[EXTRACT]
━━━━━━━━━━━━━━━━

But again, there are a few roadblocks here. The latest phones have to work with 5G, 4G, 3G and 2G radio masts. This means added manufacturing complexity and cost. And more breakable parts. It also means your phone is simultaneously searching for a 5G signal on top of 4G, 3G and 2G. This will lead to faster battery drain. Early reports from both Apple and Samsung flagships show poor battery performance on 5G. For the operators - on top of the added costs due to network rollout and capacity expansion - troubleshooting customer complaints is going to get harder. And faster internet speeds will herald newer apps, likely incorporating AR and VR. Which brings me to my next, and last, point.
5. The future is here
In the early-to-late 2010s, something big was brewing in the tech space. Netflix, Uber, Airbnb, Spotify, Whatsapp, YouTube and literally hundreds of other such OTT apps went from bit-part players to behemoths. How? They realised that they now had fast mobile internet to tap into. The advent of 4G opened up the economy in previously impossible ways - high fidelity audio, HD video on demand, shopping on the move, ride-hailing, video calls and so much more. All of this, on the bedrock of 4G’s coverage and capacity offering. An entire industry employing hundreds of thousands of people generating billions in revenue and taxes had come to the fore. Enabled by the ubiquity of 4G.
5G promises at least ten times faster internet speeds. What will we get to experience over the next ten years? That’s where the advent of the Internet of Things comes in. And self-driving cars. And VR gaming with near-zero latency. And more immersive Pokemon-Go.
Word of caution though: “latency” is not the same as “internet speed”. Latency is time. It’s the time it takes for your phone to contact the 5G radio-mast which in turn contacts the 5G network core which contacts the local Facebook server, which digs up your latest newsfeed and transports it back to the 5G core, down to the radio-mast and finally, wirelessly to your phone. Whew. 5G, on paper, does this one-thousandth of a second. And that’s whether you are curled up on the couch or hurtling along in the Tokyo bullet train. And that’s seriously impressive. But it’s a while away.

━━━━━━━━━━━━━━━━

[TO BE DONE]
a. Print the part of the 5G passage that opens with the words containing "Word of caution" and closes with "a while away.".
b. According to the 5G passage, how much faster is 5G internet promised to be?
c. Go on with the 5G passage after its last sentence.

[DATA PROVIDED]

━━━━━━━━━━━━━━━━

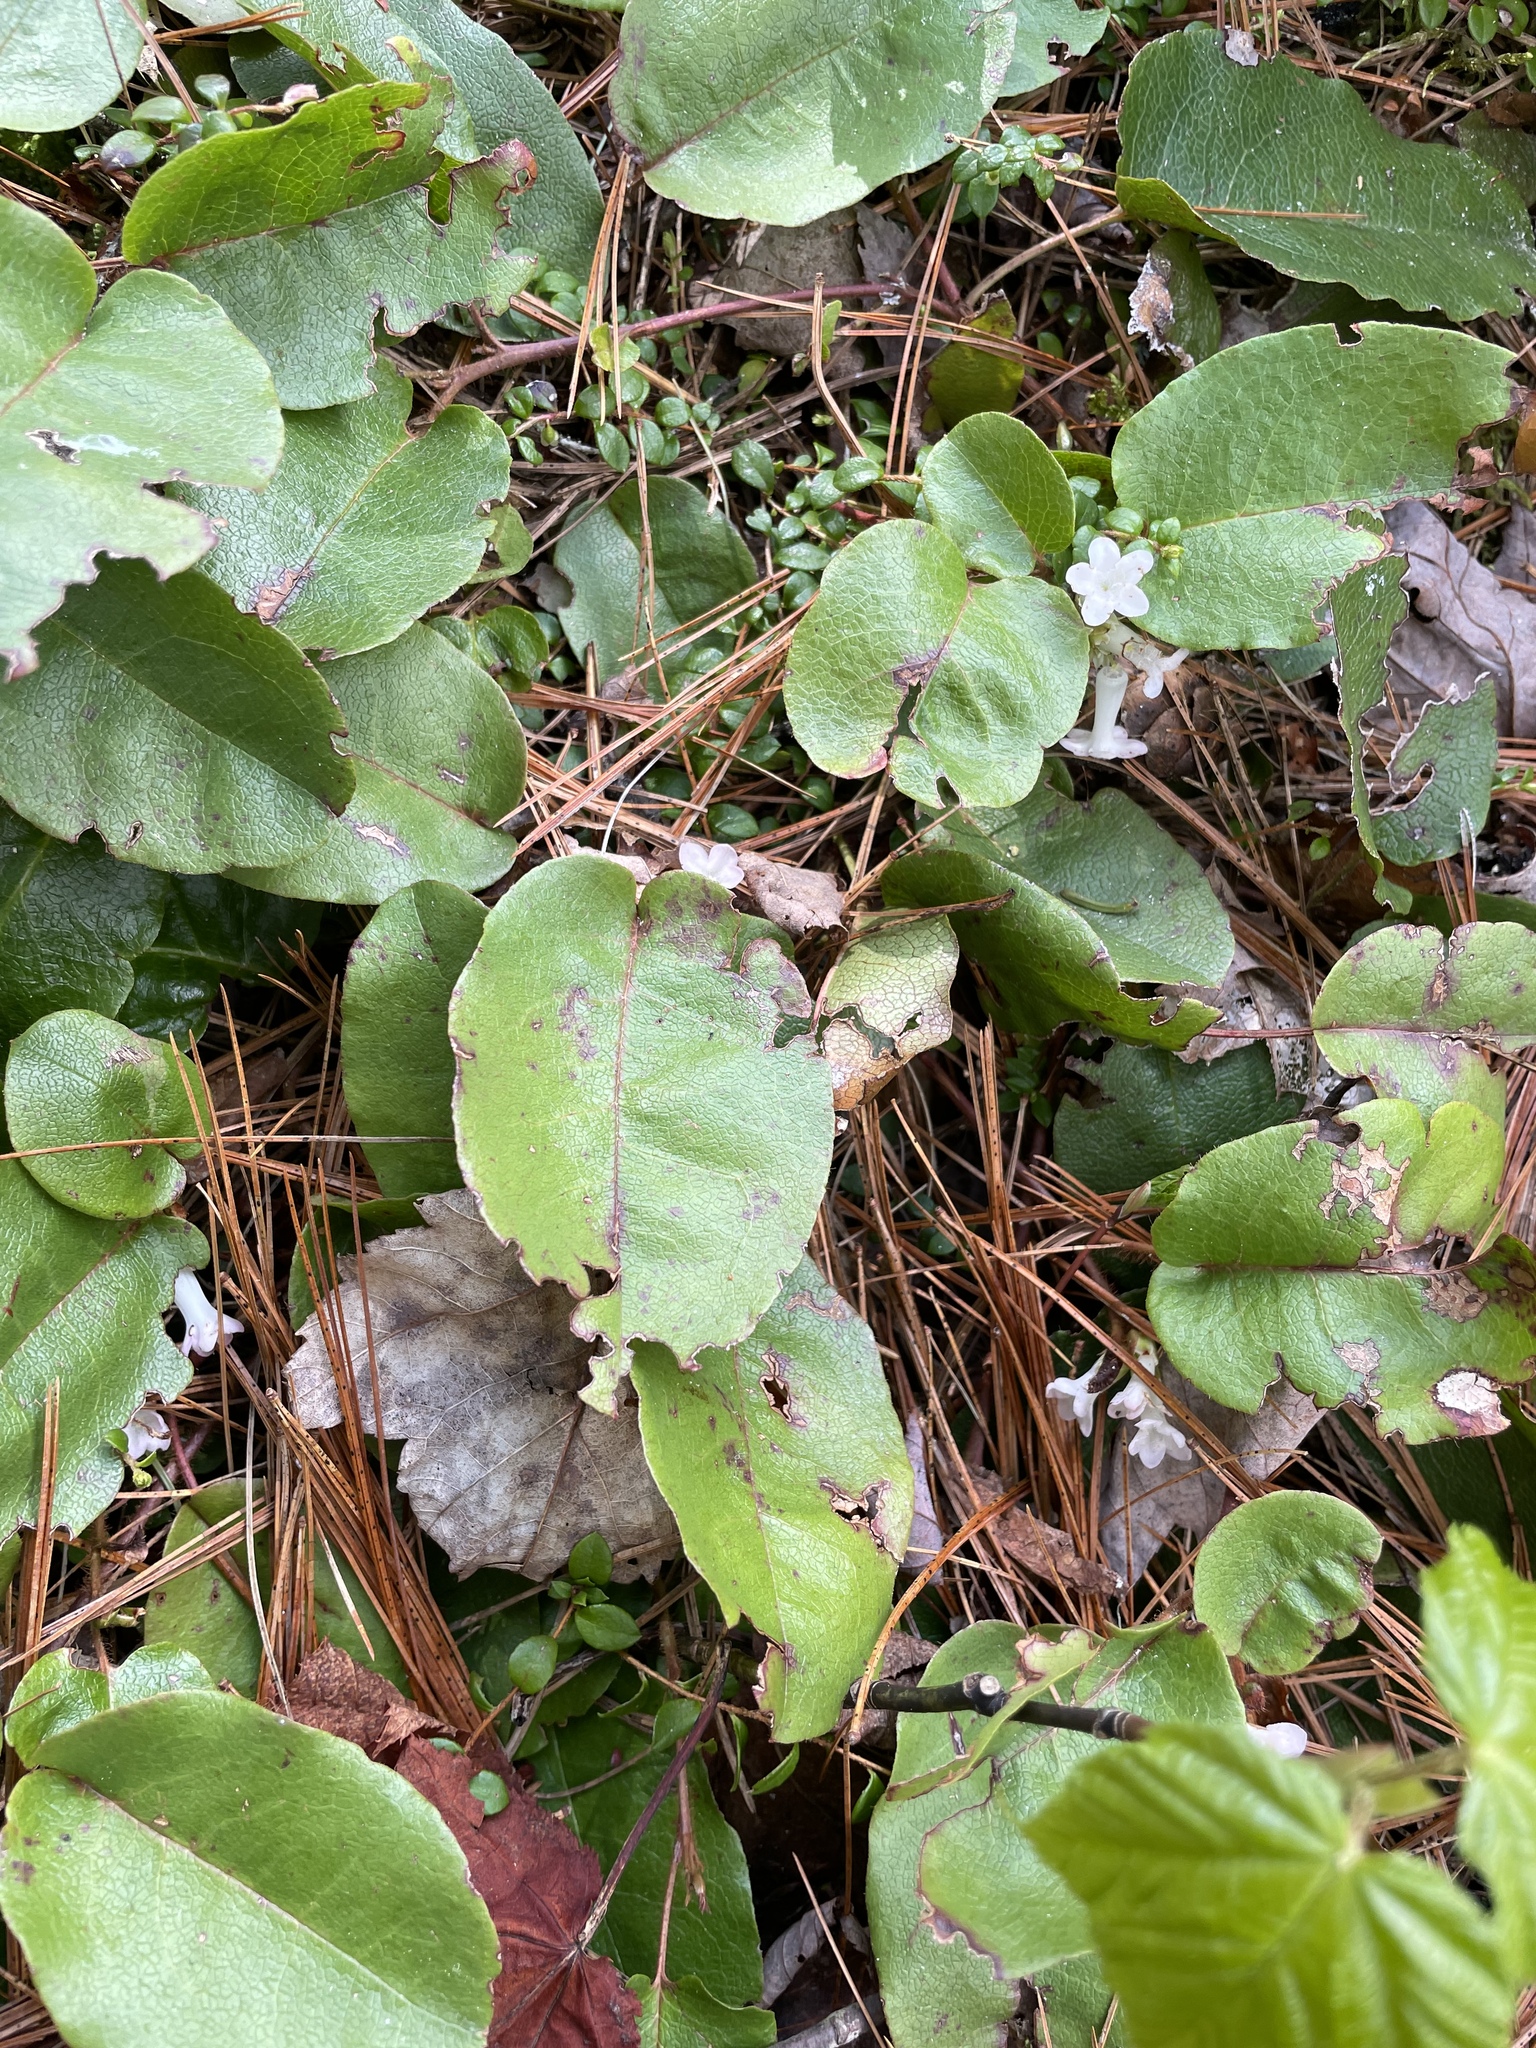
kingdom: Plantae
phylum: Tracheophyta
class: Magnoliopsida
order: Ericales
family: Ericaceae
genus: Epigaea
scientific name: Epigaea repens
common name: Gravelroot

━━━━━━━━━━━━━━━━

[ANSWERS FOR THE TASKS]
a.
Word of caution though: “latency” is not the same as “internet speed”. Latency is time. It’s the time it takes for your phone to contact the 5G radio-mast which in turn contacts the 5G network core which contacts the local Facebook server, which digs up your latest newsfeed and transports it back to the 5G core, down to the radio-mast and finally, wirelessly to your phone. Whew. 5G, on paper, does this one-thousandth of a second. And that’s whether you are curled up on the couch or hurtling along in the Tokyo bullet train. And that’s seriously impressive. But it’s a while away.

b. At least ten times faster.

c.
Today’s 5G networks are primarily designed for faster internet speeds. Think of them as “faster 4G networks”. All 5G deployments today are what’s called Non-Standalone or NSA. This means the superfast 5G network is used in conjunction with existing, but slow, 4G and 3G networks. The eventual goal is to have a Standalone 5G network - a 5G-only, ultrafast, ultra-low latency, reliable, secure network. And that will herald driverless cars and VR gaming, among other things we can’t currently even imagine.
Conclusion
So there you have it - a non-technical, maths-free, jargon-less 5G primer. There’s much more to 5G and communication theory that I have left unsaid. And I have exaggeratedly simplified some technicalities. But the essence of 5G is all here. You now hopefully have more to add the next time 5G comes up in a conversation. It’s going to be a thrilling, avantgarde decade and the possibilities that can be powered by 5G are genuinely endless. Here’s hoping at least some of it comes to fruition. Until then, nurture your need for speed.